** WHAT THE TASK ASKS **
Please retype, character for character, the portion of the entries below that runs from the line containing "incorporate self love" to the last line.

┄┄┄┄┄┄┄┄┄┄┄┄┄┄┄┄┄┄┄┄

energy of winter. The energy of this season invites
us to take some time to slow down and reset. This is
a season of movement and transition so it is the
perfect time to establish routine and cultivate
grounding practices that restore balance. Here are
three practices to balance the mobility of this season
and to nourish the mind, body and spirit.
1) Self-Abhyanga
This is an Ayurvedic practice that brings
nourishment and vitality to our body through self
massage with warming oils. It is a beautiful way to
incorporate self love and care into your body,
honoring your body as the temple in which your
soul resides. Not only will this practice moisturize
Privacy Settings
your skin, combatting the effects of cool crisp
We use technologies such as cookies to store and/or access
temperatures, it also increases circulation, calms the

┄┄┄┄┄┄┄┄┄┄┄┄┄┄┄┄┄┄┄┄

** TASK OUTPUT **
incorporate self love and care into your body,
honoring your body as the temple in which your
soul resides. Not only will this practice moisturize
Privacy Settings
your skin, combatting the effects of cool crisp
We use technologies such as cookies to store and/or access
temperatures, it also increases circulation, calms the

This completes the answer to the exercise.